Agatha, itu nama yang selalu disebutnya yang hanya aku dengar dari seorang laki laki bernama Andra. Andra Lexa Bumi, laki laki yang aku tunggu 7 tahun lamanya. Aku menunggunya tanpa kepastian, terakhir bertemu di depan halaman rumahku, yang aku usir dengan beribu penyesalan dan keraguan yang terkenang sampai saat ini.

Aku menyukai puisi, karena dengan puisi aku bisa berekspresi, dengan kata kata konotasi membuat sebuah teka teki, melahirkan sebuah curahan hati tanpa harus di perjelas dengan pasti. Puisi tetap puisi yang tanpa harus aku klarifikasi, dari sebuah kumpulan puisi ku yang berjudul "Lima detik dan rasa rindu," tanpa harus menyebutkan siapa "kamu" yang aku maksud itu.

Katakanlah aku wanita bodoh, mengharapkan laki laki yang belum pasti mengharapakan ku. Sebenarnya aku ragu, meragukan tentang cinta.

"Agatha... aku Andra Lexa Bumi siswa kelas XII Bahasa, yang mengagumimu sejak lama," ucapnya sembari mengulurkan tangan. Aku menatapnya tak percaya, laki laki ini yang selalu menyapa setiap pagi dengan ucapan perkenalan seperti itu.

Siapa yang bisa move on dari perilakunya seperti itu. Ia tak pernah dekat dengan wanita lain selain yang ku tahu Reas, adik perempuannya yang waktu itu masih kelas X. Aku ingat ucapan Reas setelah kejadian aku mengusir Andra, "abang emang pantes sama pilihan mama, kak Ilana lebih pantas dan bisa menghargai abang," ucapan Reas berhasil sampai hatiku ngilu, menghentikan gerak degup jantungku beberapa detik menyisakan kesakitan. Andra, satu hal yang ingin aku tanyakan. Tentang Cinta.

Siang itu, aku duduk di bawah pohon menyenderkan tubuhku. Sekelebat bayangan laki laki yang pertama kali menyakitiku, Ayah. Dia yang membuatku tak percaya tentang Cinta dan Andra laki laki yang berhasil menggoyahkan ketidakpercayaanku tentang cinta.

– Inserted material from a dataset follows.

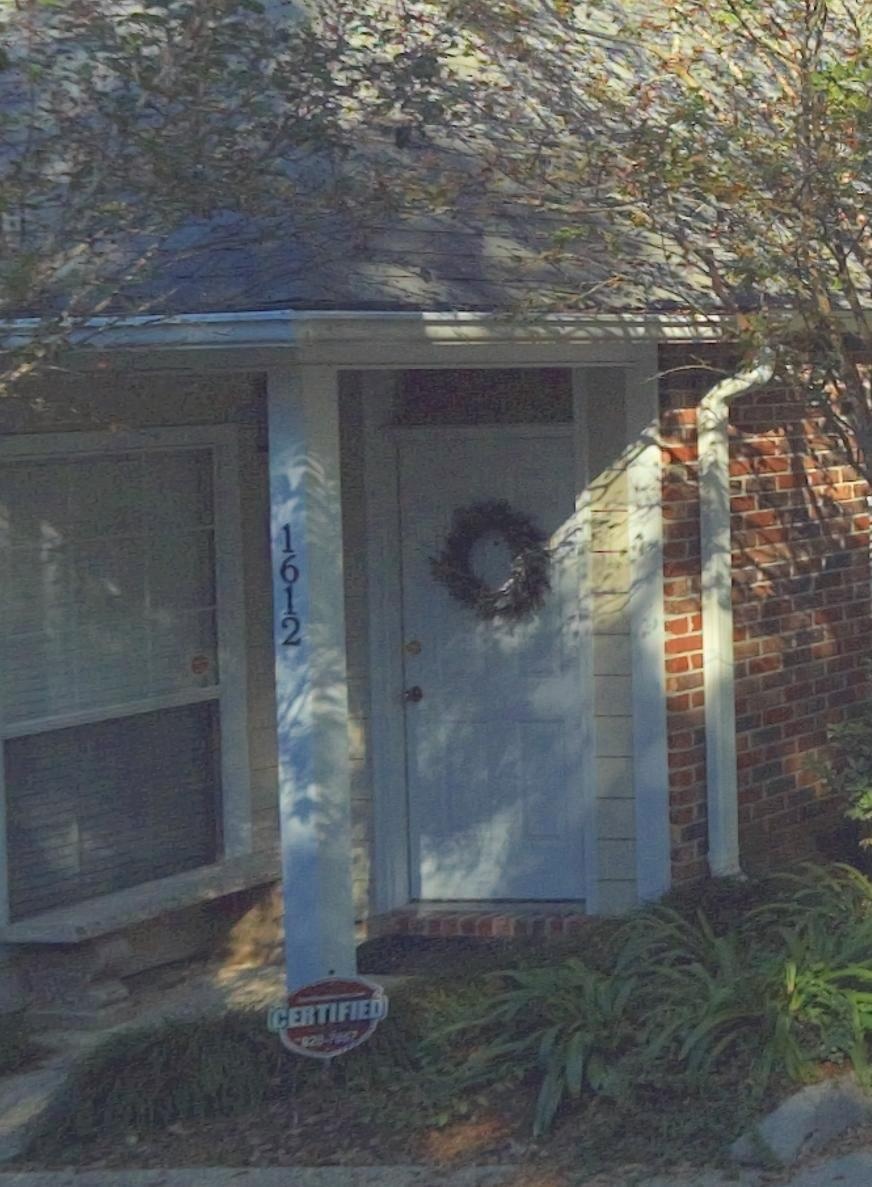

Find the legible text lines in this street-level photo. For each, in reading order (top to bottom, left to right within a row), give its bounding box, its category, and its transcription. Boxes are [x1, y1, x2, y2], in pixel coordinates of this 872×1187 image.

[278, 521, 304, 649] StreetNumber: 1612
[271, 997, 385, 1030] None: CERTIFIED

"Agatha, wanita penggenggam hati," ucap Andra tersenyum manis, masih ku ingat senyum lebarnya dengan matanya yang hampir tertutup karena tertutupi bulu mata lentik mengalahkan bulu mata ku. Ah... aku rindu wajah tampannya.

"Panggil aku Atha, seperti yang lain Ndra!"

"Tidak Agatha, supaya kamu ingat hanya aku yang memanggilmu dengan sebutan itu."

"Kenapa bisa disini?" tanyaku padanya.

"Mau mengambil hatiku,"

"Di.....?" tanyaku mengerutkan dahi.

"Agatha, kamu yang menggenggam hati ini."

"Mentang mentang kelas bahasa."

"Mentang mentang anak IPA, gak banyak ngomong! Padahal suaramu menjadi salah satu candu bagiku, karena keiritanmu bicara. Tujuh tahun lagi yang akan datang aku pastikan kamu berbicara tentang rindu."

"Sok tahu kamu!"

Siang itu, menjadi awal obrolan ku dengan seorang laki laki. Rasanya nyaman. Sampai puisi yang kubuat tanpa sadar entah kemana. Isinya tentang kebencian. Hanya satu bait yang kutulis karena Andra datang, dan mengalihkan perhatianku.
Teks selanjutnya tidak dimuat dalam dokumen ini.